I tre giorni di Jackie che cambiarono il mondo

In concorso a Venezia il film del cileno Larraín. Natalie Portman è la first lady, dall’assassinio di Kennedy al funerale
Di Elisa Grando

Ci sono icone destinate a non tramontare mai, e ci sono giorni che cambiano per sempre il corso della Storia. Come Jacqueline Lee Bouvier Kennedy e quel 21 novembre 1963, quando il marito John Fitzgerald Kennedy, presidente degli Stati Uniti, fu colpito a morte in testa da un proiettile. Jackie sedeva accanto a lui sull'auto decapottabile che li stava portando in visita ufficiale per le strade di Dallas: il sangue del marito le schizzò sul vestito, un tailleur rosa di Chanel, che divenne il simbolo di quell'assassinio e della perdita dell'innocenza di tutti gli Stati Uniti. Jacqueline non volle toglierselo per ben due giorni perché, disse, tutti dovevano vedere cos'era stato fatto a John. E proprio su quelle ore drammatiche si concentra il film-ritratto "Jackie" di Pablo Larraín, che sarà in concorso alla Mostra di Venezia il 7 settembre e affida il celebre volto dell'ex first lady all'attrice Natalie Portman. Nel cast anche Peter Sarsgaard, che interpreta Bob Kennedy, Greta Gerwig, Billy Crudrup e l'attore danese Casoar Phillipson nei panni di John Kennedy.

L'attesa è altissima anche perché, sebbene il personaggio di Jaqueline compaia in decine di film e serie tv, compresa l'italiana "Callas e Onassis" con Anna Valle, nessuno le aveva ancora dedicato un film intero. Eppure Jackie fu un'ineguagliabile icona di stile degli anni '60, come moglie del presidente, e degli anni '70, come consorte di Aristotele Onassis, che per lei lasciò Maria Callas. Nel campo della moda Jackie ha indicato la strada dell'eleganza a milioni di donne col suo guardaroba firmato non solo da Chanel, ma anche da Balenciaga, Valentino, Oscar de la Renta, Gucci.

Quel tailleur rosa, però, è diventato parte della coscienza americana.
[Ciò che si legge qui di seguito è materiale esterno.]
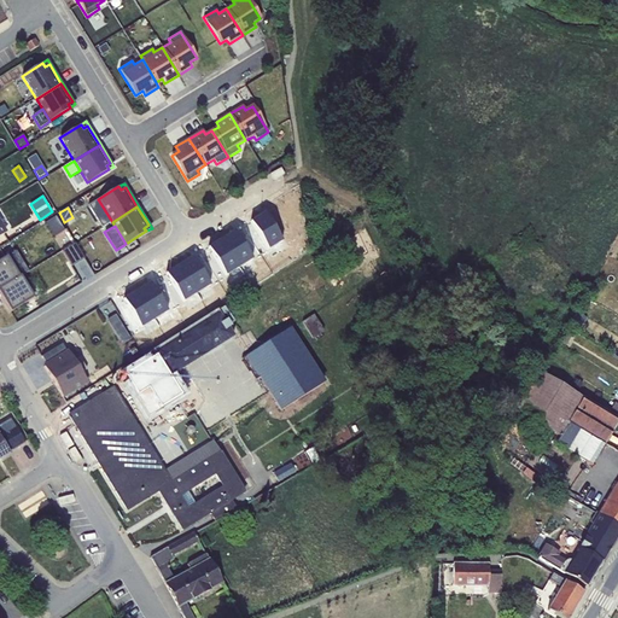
[(75,244),(63,252),(71,267),(83,258),(75,244)]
Di certo sarà al centro di "Jackie", non un biopic convenzionale ma quasi una fotografia di Jacqueline in quattro giorni cruciali, da poco prima della partenza per Dallas al funerale del marito. Larraín, uno degli autori più importanti del cinema cileno contemporaneo, del resto è un maestro nel raccontare la grande Storia attraverso le vicende dei singoli, come ha fatto nei suoi tre film dedicati alla dittatura in Cile, "Tony Manero", "Post Mortem" e "No-I giorni dell'arcobaleno". Ora per la prima volta si ritrova a dirigere un set hollywoodiano, sotto l'egida di Darren Aronofsky, il regista di "The Wrestler" e "Noè", qui in veste di produttore. È stato proprio lui a presentare Natalie Portman, che aveva diretto in "Il cigno nero" regalandole un Premio Oscar, a Larraín. E la scelta, a giudicare dalle prime foto del film, sembra perfetta.

Natalie Portman sarà a Venezia in un altro film dal sapore completamente diverso, "Planetarium" di Rebecca Zlotowski, la storia di due sorelle americane (l'altra è Lily-Rose Deep, la figlia di Johnny Depp e Vanessa Paradis) che, nella Parigi di fine anni '30, entrano per caso nel mondo del cinema, senza sapere però che la guerra è alle porte. Per la Portman è un momento di rinnovamento: dopo la maternità (Aleph è nato nel 2011) e due cine-comic "Thor" e il sequel "Thor-The Dark World" della Marvel, forse non completamente nelle sue corde, torna al cinema d'autore. Prossimamente la vedremo in "Jane Got a Gun" nei panni di una donna della frontiera che imbraccia il fucile per proteggere la famiglia. Intanto "Jackie" non ha ancora un'uscita italiana, ma certamente Venezia darà una spinta alla distribuzione, soprattutto se Natalie riuscirà ad agguantare la Coppa Volpi come miglior attrice. E, con un personaggio quasi mitico come Jacqueline, l'impresa non sembra impossibile.